Induction meetings happen with sufficient assessment of skills and knowledge at these meetings. The majority of trainees do not have their two sessions per week well protected in any ATSM module other than in advanced labour ward ATSM. If, however, the competencies are being acquired it may be that not all ATSMs require the 2 sessions a week as they all have differing workload intensity scores and the sessions may be split between the 2 modules being undertaken.
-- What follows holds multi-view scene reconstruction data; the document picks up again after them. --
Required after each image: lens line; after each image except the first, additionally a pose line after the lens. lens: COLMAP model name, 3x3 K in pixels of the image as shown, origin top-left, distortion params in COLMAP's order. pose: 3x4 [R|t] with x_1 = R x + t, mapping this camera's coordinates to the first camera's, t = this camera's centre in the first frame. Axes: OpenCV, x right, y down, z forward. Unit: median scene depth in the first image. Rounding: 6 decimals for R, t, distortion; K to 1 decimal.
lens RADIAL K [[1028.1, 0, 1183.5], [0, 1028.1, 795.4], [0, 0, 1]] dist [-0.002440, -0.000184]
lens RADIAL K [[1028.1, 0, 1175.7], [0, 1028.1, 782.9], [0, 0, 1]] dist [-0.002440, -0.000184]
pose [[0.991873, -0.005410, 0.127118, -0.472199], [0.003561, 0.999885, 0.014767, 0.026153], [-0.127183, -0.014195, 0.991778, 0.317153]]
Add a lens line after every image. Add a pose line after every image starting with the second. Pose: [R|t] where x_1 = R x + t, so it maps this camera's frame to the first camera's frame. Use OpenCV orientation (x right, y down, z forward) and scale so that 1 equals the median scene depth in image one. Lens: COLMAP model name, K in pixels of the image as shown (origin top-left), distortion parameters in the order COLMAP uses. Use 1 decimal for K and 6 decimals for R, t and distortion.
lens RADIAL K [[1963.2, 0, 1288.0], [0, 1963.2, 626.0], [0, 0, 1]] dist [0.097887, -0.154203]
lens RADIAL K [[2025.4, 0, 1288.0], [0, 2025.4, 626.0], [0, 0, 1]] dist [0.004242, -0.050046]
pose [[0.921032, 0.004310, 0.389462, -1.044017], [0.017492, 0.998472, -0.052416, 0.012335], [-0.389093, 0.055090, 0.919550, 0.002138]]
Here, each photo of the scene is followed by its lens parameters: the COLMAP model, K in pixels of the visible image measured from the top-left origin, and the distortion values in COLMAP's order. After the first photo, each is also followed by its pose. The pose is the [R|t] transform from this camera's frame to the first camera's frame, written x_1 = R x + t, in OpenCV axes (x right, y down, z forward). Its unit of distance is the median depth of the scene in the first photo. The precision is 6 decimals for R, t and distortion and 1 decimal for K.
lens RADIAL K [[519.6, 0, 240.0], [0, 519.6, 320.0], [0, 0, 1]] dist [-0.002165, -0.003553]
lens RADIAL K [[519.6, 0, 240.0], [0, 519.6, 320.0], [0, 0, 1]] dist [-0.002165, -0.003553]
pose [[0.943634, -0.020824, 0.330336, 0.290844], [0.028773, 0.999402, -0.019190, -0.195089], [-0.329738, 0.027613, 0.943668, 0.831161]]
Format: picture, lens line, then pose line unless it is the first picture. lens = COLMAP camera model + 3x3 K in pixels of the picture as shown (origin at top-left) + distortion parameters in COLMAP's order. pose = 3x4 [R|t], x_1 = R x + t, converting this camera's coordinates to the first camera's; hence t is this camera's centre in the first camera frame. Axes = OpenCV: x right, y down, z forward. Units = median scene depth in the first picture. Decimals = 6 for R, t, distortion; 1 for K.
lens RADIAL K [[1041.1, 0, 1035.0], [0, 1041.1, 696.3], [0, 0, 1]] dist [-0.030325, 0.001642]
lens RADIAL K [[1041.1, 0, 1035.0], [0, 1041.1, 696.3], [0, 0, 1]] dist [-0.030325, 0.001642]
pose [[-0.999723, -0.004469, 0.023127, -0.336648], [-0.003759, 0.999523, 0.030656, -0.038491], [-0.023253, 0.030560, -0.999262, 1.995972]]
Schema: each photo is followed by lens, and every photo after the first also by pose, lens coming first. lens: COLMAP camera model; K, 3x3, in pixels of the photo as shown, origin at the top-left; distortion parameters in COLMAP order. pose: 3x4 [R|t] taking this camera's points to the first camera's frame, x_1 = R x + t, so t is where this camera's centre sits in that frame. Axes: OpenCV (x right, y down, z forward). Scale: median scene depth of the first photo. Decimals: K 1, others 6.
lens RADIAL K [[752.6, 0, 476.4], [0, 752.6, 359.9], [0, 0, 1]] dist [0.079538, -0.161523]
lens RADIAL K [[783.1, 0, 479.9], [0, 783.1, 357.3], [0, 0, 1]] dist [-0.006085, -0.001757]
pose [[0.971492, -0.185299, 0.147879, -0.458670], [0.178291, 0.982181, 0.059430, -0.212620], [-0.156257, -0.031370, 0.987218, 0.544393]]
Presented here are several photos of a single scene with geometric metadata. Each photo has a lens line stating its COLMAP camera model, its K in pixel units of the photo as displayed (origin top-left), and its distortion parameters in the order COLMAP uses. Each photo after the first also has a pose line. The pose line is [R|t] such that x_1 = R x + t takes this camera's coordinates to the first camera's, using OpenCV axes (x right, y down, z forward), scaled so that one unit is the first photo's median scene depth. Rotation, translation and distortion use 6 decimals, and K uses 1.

  1. There needs to be consideration of promoting and improving the take up of the less popular modules so we have a workforce that has the expertise required to meet the current and future service requirements. This is an issue for Heads of School and School Boards led by the RCOG.
  2. There are some units that get negative feedback across the board for all ATSMs and this should be highlighted to the Heads of School so that the provision in each HEE area can be reviewed. Given the small numbers of respondents, longitudinal data on this negative feedback may be helpful rather than relying on one year’s data. Similarly, high achieving units should be encouraged to share good practice.